- **VOTRE OBJECTIF**
Ces trois affirmations concordent-elles avec l’extrait sur le parti BSW : (a) Sahra Wagenknecht a adhéré au SED après la chute du mur ; (b) au sein de Die Linke, elle appartenait à la plateforme communiste ; (c) le BSW défend une politique migratoire ouverte ? Pour chacune, répondez par oui ou par non et citez mot pour mot les termes du texte qui tranchent.

- **EXTRAIT SOURCE**
Le terme de “black box” revient souvent dans les débats politiques actuels pour évoquer le mouvement lancé au début de l’année. Un parti qui porte le nom de sa fondatrice, du jamais vu. Sahra Wagenknecht qui a adhéré quelques mois avant la chute du mur au SED, le parti communiste est-allemand, a dans le passé chanté les louanges de Staline. Elle était membre de l’aile radicale de Die Linke, la plateforme communiste. Cette star des médias qui écume les talk shows suscitait de l’urticaire depuis des années au sein de son ancien parti. Sa politique égotique, ses prises de position restrictives sur l’immigration ou sa dénonciation du “wokisme” de ses camarades en ont exaspéré beaucoup. BSW a finalement été lancé au début de l’année. Le parti veut s’adresser aux petites gens et propose un programme social de gauche classique mais promeut en même temps une politique migratoire restrictive.

Le nouveau parti BSW faiseur de rois. La CDU prête à aller à Canossa :
"OK. On frappe et on propose des discussions"

- **DONNÉES ENREGISTRÉES**
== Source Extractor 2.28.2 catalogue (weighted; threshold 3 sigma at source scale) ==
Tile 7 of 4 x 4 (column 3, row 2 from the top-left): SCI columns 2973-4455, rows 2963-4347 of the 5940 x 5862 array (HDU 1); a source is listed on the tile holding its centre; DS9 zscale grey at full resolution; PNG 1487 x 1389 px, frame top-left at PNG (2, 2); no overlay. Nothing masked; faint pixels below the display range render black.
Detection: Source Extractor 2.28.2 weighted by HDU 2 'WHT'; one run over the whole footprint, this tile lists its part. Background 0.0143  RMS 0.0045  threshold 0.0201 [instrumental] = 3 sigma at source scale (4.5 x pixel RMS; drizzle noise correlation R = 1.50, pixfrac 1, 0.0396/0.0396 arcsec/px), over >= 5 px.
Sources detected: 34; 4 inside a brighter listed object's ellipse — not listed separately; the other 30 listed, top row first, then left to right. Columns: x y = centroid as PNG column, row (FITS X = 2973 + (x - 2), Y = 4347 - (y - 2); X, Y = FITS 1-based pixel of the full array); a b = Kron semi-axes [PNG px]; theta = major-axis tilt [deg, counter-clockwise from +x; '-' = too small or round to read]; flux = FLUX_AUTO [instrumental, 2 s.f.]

- **RÉPONSE ATTENDUE**
(a) Non : « a adhéré quelques mois avant la chute du mur au SED ».
(b) Oui : « Elle était membre de l’aile radicale de Die Linke, la plateforme communiste ».
(c) Non : « promeut en même temps une politique migratoire restrictive ».